Sin libertad no hay tiempo
Cinzia Ricciuti
El filósofo español Manuel Mindán esbozó tempranamente la noción de horizonte interior en la década de 1940. Intentaremos darle aquí más cuerpo. Comenzaremos por decir que para que dicho horizonte sea posible, deben concurrir la verdad y la libertad y que, con el fin de que ambas sean alcanzadas, son necesarios, respectivamente, el entendimiento y la voluntad. Ahora bien, los modos de conocer y querer suponen una mutua implicación. El primero interioriza el cosmos en tanto que el segundo exterioriza el logos, y ambos comportan una sospecha: la presencia del ser propio.

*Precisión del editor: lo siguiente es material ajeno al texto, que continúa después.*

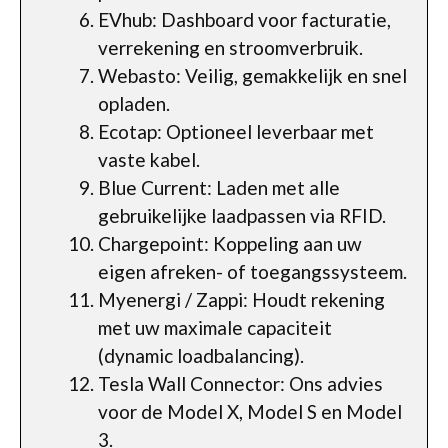
EVhub: Dashboard voor facturatie,
verrekening en stroomverbruik.
Webasto: Veilig, gemakkelijk en snel
opladen.
Ecotap: Optioneel leverbaar met
vaste kabel.
Blue Current: Laden met alle
gebruikelijke laadpassen via RFID.
Chargepoint: Koppeling aan uw
eigen afreken- of toegangssysteem.
Myenergi / Zappi: Houdt rekening
met uw maximale capaciteit
(dynamic loadbalancing).
Tesla Wall Connector: Ons advies
voor de Model X, Model S en Model
3.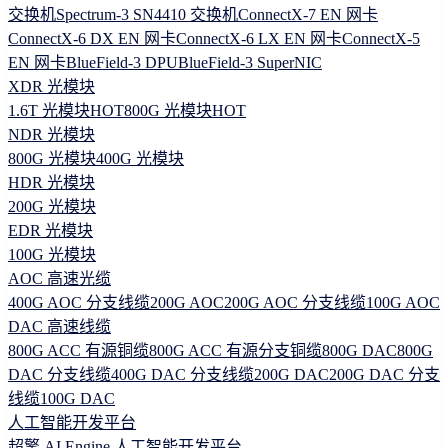
交换机
Spectrum-3 SN4410 交换机
ConnectX-7 EN 网卡
ConnectX-6 DX EN 网卡
ConnectX-6 LX EN 网卡
ConnectX-5
EN 网卡
BlueField-3 DPU
BlueField-3 SuperNIC
XDR 光模块
1.6T 光模块
HOT
800G 光模块
HOT
NDR 光模块
800G 光模块
400G 光模块
HDR 光模块
200G 光模块
EDR 光模块
100G 光模块
AOC 高速光缆
400G AOC 分支线缆
200G AOC
200G AOC 分支线缆
100G AOC
DAC 高速线缆
800G ACC 有源铜缆
800G ACC 有源分支铜缆
800G DAC
800G
DAC 分支线缆
400G DAC 分支线缆
200G DAC
200G DAC 分支
线缆
100G DAC
人工智能开发平台
超擎 AI Engine 人工智能开发平台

Descubrimos y actuamos porque nos sabemos seres provistos de una naturaleza distinta, dotada de entendimiento y voluntad, capaces de sentirnos llamados por las cosas y de responder a dicha llamada de un modo único e irrepetible. En algún sentido, esta implicación entre el conocer y el querer es la síntesis de los impulsos del espíritu y las fuerzas del mundo material.
Esta capacidad hace del hombre el único ente apto para contemplar el mundo, esto es, para colocarse frente a las cosas y desatar sus límites, permitiéndoles a estas ser descubiertas de una manera inédita, y facultándose a sí mismo para moverse ante aquellas en otra perspectiva ontológica. Al no cerrarse en sí, el hombre se abre al cosmos y explaya sus modos de conocer y querer porque la sospecha del ser lo vuelve trascendente. Al abrirse, puede entonces inquirir la verdad en tanto que manifestación del ser. Dicha apertura, además, construye la libertad, puesto que la amplitud del horizonte ontológico es la promesa del poder hacer.

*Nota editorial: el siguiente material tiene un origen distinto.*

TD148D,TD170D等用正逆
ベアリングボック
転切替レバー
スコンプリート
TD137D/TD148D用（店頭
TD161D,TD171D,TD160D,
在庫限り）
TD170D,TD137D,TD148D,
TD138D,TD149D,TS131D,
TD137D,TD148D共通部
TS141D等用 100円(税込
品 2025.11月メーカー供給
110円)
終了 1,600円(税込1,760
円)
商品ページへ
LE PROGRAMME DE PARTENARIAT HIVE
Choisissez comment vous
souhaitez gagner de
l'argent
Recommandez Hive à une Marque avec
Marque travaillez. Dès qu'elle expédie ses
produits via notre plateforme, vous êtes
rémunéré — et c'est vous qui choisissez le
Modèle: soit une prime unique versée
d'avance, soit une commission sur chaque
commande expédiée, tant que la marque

Ahora bien, ya habíamos discurrido en otro ensayo (¿Todo tiempo es irredimible?) sobre la relación del pasado, presente y futuro con la eternidad, y hemos dicho que «el presente del mundo pertenece al tiempo, pero el presente interior pertenece a la eternidad, y es en este segundo presente donde podemos recuperar pasado y futuro». El asunto se complica porque necesitamos ambos presentes para construir el horizonte interior. Si entendemos este como la mirada trascendente del ser, facultando la posibilidad de convertir el momento (presente del mundo) en eternidad (presente interior) al dotar al bien de valor imperecedero, nos percataremos de que la libertad y el tiempo se implican.
El horizonte interior es, por tanto, la mirada trascendente de la persona humana, que al explayar su perspectiva ontológica hace posible la construcción de un bien común. En consecuencia, la supresión de la libertad supone un grave menoscabo de esta mirada trascendente, dificultando que lo perfectible tenga su propio devenir en virtud del fin elegido. Así quedamos condenados a ser Sísifo, al tiempo cíclico de lo que se agota en sí mismo, a la inmanencia de la ceguera ontológica. La tragedia de Sísifo es que no tiene libertad y, por consiguiente, ha sido exiliado del tiempo, sentenciado a la circularidad del absurdo. Sísifo no puede ver el presente del mundo en la perspectiva del presente íntimo porque ya no es persona.
La libertad y el tiempo constituyen categorías concomitantes en el horizonte interior. La mirada trascendente supone un devenir, un intuir que el ser es siendo, una posibilidad, siquiera remota, de construir el bien como valor imperecedero desde la verdad y la libertad —en mi opinión, no hay modo de edificar el bien común sin ambas—. Quizás por ello se tenga en los regímenes totalitarios la impresión de que el tiempo se ha detenido.
El tempus dictatorius (tiempo dictatorial) es un presente circular, en el que no hay enlace entre pasado y futuro (para los regímenes autocráticos, el ayer es un rival a eliminar, y el mañana la certeza de su finiquito), por consiguiente, no hay presente del mundo ni presente íntimo, y el horizonte interior es una entelequia en tanto que la persona se deje reducir a la categoría de individuo.
Quienes en estas circunstancias mantienen la soberanía de su perspectiva ontológica logran preservar la esbeltez de su horizonte interior. Son los que consiguen afinar la mirada trascendente más allá de la absurda circularidad y aciertan a intuir un modus essendi más digno desde el cual aspirar a una realización superior del bien común. Son aquellos de quienes Martí decía: «Cuando hay muchos hombres sin decoro hay siempre otros que tienen en sí el decoro de muchos hombres. Esos son los que se rebelan con fuerza terrible contra los que roban a los pueblos su libertad, que es robarles a los hombres su decoro. En esos hombres van miles de hombres, va un pueblo entero, va la dignidad humana».